Code Sample, a copy-pastable example if possible
df = pd.DataFrame({'x':[1,2,3,4,5,6], 'y':[6,5,7,4,3,5], 'z':list('qqqrrs')})
def f(df):
return df.sort_values(by='x')
def g(df):
return df
print(df.groupby('z', group_keys=True).apply(f)) # Group keys are added
print(df.groupby('z', group_keys=True).apply(g)) # Group keys are not added
Problem description
Because df is already sorted for all columns, the groupby result should be same. However they are different: only for the case of df.sort_result() correctly adds group keys to the groupby result.

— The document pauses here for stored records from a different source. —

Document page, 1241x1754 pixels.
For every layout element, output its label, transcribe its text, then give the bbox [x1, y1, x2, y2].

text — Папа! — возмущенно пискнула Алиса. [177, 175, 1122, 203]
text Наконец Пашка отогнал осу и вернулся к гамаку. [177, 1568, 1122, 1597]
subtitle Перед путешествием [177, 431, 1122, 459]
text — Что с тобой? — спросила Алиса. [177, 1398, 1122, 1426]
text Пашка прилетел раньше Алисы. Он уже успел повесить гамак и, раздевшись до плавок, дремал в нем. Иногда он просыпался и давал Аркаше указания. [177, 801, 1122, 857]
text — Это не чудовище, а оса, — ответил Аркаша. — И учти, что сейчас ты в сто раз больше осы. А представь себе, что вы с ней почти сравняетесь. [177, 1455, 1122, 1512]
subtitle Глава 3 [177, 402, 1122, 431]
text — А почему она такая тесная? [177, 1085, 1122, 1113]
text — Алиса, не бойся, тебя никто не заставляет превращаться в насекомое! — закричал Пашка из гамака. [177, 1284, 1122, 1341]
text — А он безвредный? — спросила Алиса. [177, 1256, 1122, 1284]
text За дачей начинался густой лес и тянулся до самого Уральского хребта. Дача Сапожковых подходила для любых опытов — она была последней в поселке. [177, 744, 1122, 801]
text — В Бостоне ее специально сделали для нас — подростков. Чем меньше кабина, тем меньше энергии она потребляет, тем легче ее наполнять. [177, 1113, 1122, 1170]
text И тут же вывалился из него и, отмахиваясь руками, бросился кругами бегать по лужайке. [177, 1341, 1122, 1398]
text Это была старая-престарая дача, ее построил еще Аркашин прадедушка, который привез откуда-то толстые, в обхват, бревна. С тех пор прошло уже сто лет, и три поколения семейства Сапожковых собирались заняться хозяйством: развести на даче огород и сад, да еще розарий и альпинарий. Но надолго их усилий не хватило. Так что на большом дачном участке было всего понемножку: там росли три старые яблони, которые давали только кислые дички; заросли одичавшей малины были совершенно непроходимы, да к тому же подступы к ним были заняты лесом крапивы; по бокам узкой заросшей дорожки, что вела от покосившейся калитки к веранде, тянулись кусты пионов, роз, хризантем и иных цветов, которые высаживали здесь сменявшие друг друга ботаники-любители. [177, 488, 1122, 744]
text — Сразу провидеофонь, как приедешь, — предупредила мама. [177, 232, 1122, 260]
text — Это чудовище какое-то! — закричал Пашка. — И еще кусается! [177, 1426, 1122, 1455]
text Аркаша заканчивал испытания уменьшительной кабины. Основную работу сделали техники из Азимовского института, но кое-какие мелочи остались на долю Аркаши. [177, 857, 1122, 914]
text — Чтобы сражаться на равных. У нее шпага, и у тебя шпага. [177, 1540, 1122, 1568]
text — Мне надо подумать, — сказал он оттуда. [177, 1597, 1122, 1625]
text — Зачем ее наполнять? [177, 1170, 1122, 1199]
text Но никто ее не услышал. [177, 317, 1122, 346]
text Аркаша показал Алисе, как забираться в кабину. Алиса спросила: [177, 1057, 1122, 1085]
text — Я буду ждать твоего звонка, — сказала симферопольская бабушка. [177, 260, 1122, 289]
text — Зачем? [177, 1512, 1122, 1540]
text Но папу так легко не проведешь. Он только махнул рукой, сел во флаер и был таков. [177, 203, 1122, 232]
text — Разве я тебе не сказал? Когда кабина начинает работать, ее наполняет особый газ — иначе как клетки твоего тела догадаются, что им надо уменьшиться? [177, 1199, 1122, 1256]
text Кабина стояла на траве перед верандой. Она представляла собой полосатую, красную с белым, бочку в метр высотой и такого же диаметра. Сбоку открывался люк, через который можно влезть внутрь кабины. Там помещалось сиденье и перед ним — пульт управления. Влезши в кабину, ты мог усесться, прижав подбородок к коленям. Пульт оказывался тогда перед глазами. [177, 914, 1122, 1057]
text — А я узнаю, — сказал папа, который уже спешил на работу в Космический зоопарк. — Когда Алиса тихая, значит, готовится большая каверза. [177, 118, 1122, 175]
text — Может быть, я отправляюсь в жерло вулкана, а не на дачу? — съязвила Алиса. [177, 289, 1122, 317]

PS: I have one observation. if g(df) returned df[::] instead of df, then groupkeys were added.
Expected Output
Since group_keys=True, the output should look like the following:
x y z
z
q 0 1 6 q
1 2 5 q
2 3 7 q
r 3 4 4 r
4 5 3 r
s 5 6 5 s
Output of pd.show_versions()
[paste the output of ``pd.show_versions()`` here below this line]
INSTALLED VERSIONS
------------------
commit: None
python: 3.6.3.final.0
python-bits: 64
OS: Windows
OS-release: 10
machine: AMD64
processor: Intel64 Family 6 Model 94 Stepping 3, GenuineIntel
byteorder: little
LC_ALL: None
LANG: None
LOCALE: None.None
pandas: 0.20.3
pytest: 3.2.1
pip: 10.0.1
setuptools: 36.5.0.post20170921
Cython: 0.26.1
numpy: 1.14.0
scipy: 0.19.1
xarray: None
IPython: 6.1.0
sphinx: 1.6.3
patsy: 0.4.1
dateutil: 2.6.1
pytz: 2017.2
blosc: None
bottleneck: 1.2.1
tables: 3.4.2
numexpr: 2.6.2
feather: None
matplotlib: 2.1.0
openpyxl: 2.4.8
xlrd: 1.1.0
xlwt: 1.3.0
xlsxwriter: 1.0.2
lxml: 4.1.0
bs4: 4.6.0
html5lib: 0.999999999
sqlalchemy: 1.1.13
pymysql: None
psycopg2: None
jinja2: 2.10
s3fs: None
pandas_gbq: None
pandas_datareader: 0.7.0
Comment From: WillAyd
Most likely related if not duplicative of #22546
Comment From: smithto1
take
Comment From: smithto1
I think this is another issue that falls under the #34998 fix.
Comment From: rhshadrach
Agreed @smithto1 - I get the expected output on main now. Closing.